本论文以北京市唯一的地表水水源地密云水库为研究对象,通过国际腐殖质协会推荐的方法提取水库表层沉积物中的腐殖酸,利用固态核磁共振技术分析腐殖酸的结构组成;通过表层沉积物腐殖酸与对应沉积物中重金属分布,研究密云水库重金属的来源、重金属在腐殖酸中的结合能力以及腐殖酸结合重金属的环境效应;选取腐殖酸吸附量大的Cu元素、工矿业活动来源的Cd和Pb元素作为研究元素,探讨水库潮河区域和白河区域的两个腐殖酸对这三种重金属元素的吸附作用及影响因素。其主要的研究结果如下:
1.密云水库表层沉积物中总有机碳的平均含量为16.40mg/g,腐殖酸平均含量为0.71mg/g。总有机碳的空间分布表现为中间区域>白河区域>潮河区域,表层沉积物中有机碳主要来源是白河和潮河径流,水库北岸的大量农田对水库中间区域的表层沉积物有机碳有重要的影响。腐殖酸的含量与有机碳含量没有出现一致性的关系,腐殖酸在水库的白河区域的含量相对较高。

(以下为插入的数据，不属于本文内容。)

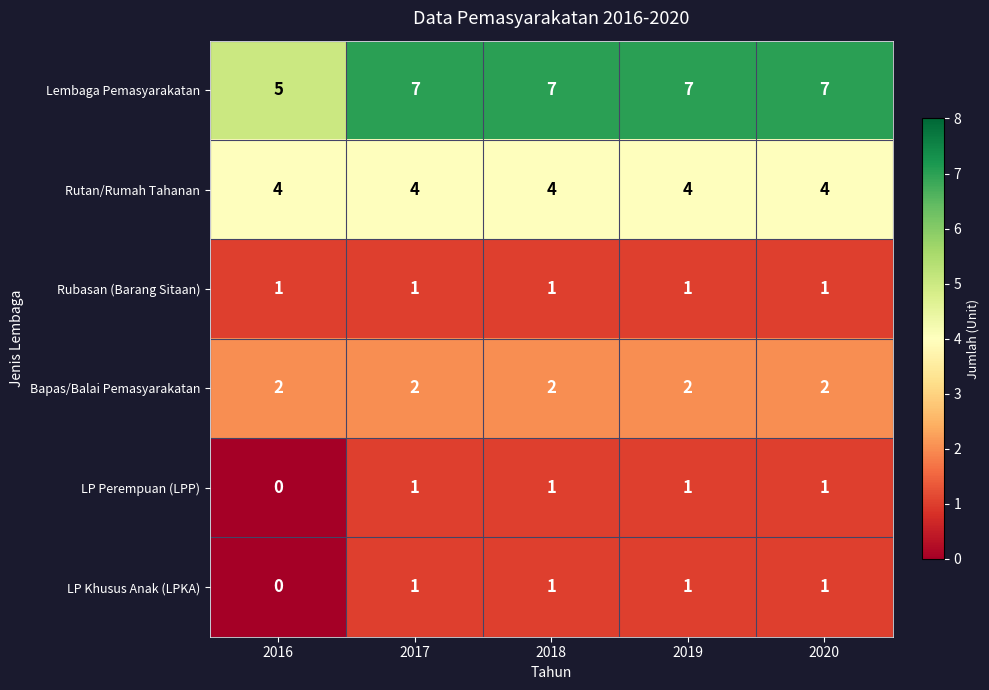

Read the Lembaga Pemasyarakatan value at 2017.

7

2.密云水库表层沉积物中腐殖酸具有相似的结构,主要结构为非极性脂肪链、羧基结构、芳香结构、甲氧基和碳水化合物。部分腐殖酸上存在烷基取代的芳香碳结构、异构的O-C-O和羰基,而羰基主要出现在水库潮河和中间区域,白河区域腐殖酸结构中则没有这一官能团。腐殖酸中的非极性脂肪链含量最高,平均值为42.79%,其次为羧基20.38%,含氧官能团(甲氧基和碳水化合物)19.03%,芳香官能团14.11%,其它结构含量都较小。水库不同区域的腐殖酸结构存在差异,潮河区域腐殖酸中的羧基含量高于其它区域。腐殖酸的脂化度较高,芳香度和氧化度较低。在白河和潮河入库口附近,腐殖酸主要来为陆源的生物来源,而在受水流作用较弱的其它区域则也有部分来源于水库内的水生生物。

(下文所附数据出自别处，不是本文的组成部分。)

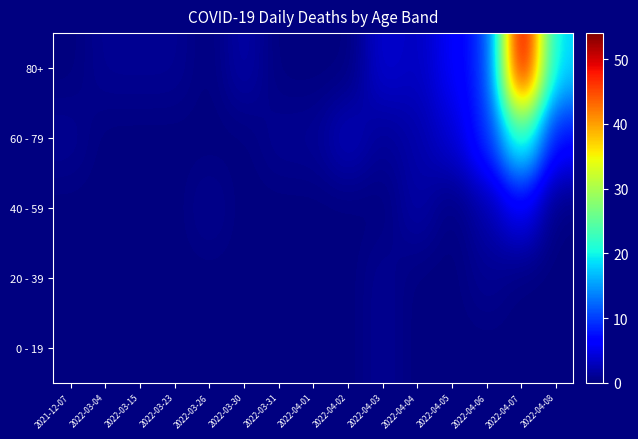

How many series are shown in this chart?

5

3.密云水库表层沉积物重金属含量与页岩平均值相比没有出现明显的富集,地累积指数表明表层沉积物重金属没有受到污染。水库表层沉积物重金属主要由潮、白河及其支流的径流携带进入水库沉积,水库中白河和潮河区域的地理环境不同,使得两河携带的重金属在水库中的空间分布规律不同。潮河区域大部分金属的含量在入库口附近和潮河大坝附近的含量较高,水流方向的中间区域较低;而白河区域在入库口附近和白河大坝处含量较低,水流方向的中间区域含量较高;密云水库中间区域的金属含量总体较低,但在牤牛河汇入水库附近区域的金属含量有明显的增大。表层沉积物重金属的主成分和相关性分析结果表明,重金属来源主要有两个来源,第一主成分包括Ni、Cr、Cu、V、Zn、Mn以及部分的Pb,代表流域的风化和土壤侵蚀来源,第二主成分包括Cd和Pb,以及部分的Cr、Cu、V、Zn、Mn,代表工矿业来源。牤牛河上游堆放的金矿尾砂已经对密云水库重金属污染构成了一种潜在的威胁。
4.水库表层沉积物腐殖酸中重金属结合容量的大小顺序为Zn(143.21-2858.13μg/g)>Cu(236.07-4887.07μg/g)>Cr(18.17-2137.81μg/g)>>Ni(13.56-1757.581μg/g)>>V(0.55-46.97μ.g/g)>Pb(0.71-29.04μ.g/g)>Cd(0-2.59μg/g)。在研究的金属元素中,腐殖酸中Cu和Zn含量显著高于对应表层沉积物中的含量,Cu和Zn在腐殖酸上比沉积物中有更强的结合能力,并形成更加稳定的络合物,因此腐殖酸可以有效的去除水环境中Cu和Zn离子,并降低其生物有效性。由于表层沉积物中腐殖酸含量较低,腐殖酸中的Cu和Zn分别占沉积物中总量的0.31%-4.16%和0.11%-1.91%,其它金属元素在腐殖酸中的含量占沉积物总量比例都小于1%。其它的金属元素更容易与沉积物中的其它组分结合,但由于腐殖酸的结构和环境条件(如氧化还原条件等)不同,在一些区域腐殖酸也与Cr和Ni有较强的结合能力。地累积指数结果表明腐殖酸中的Cu和Zn具有中强度的污染,腐殖酸中的其它重金属含量则没有明显的污染。腐殖酸中重金属含量可以反映水环境重金属污染和来源,对于水源地的水环境安全评价有重要的指示作用。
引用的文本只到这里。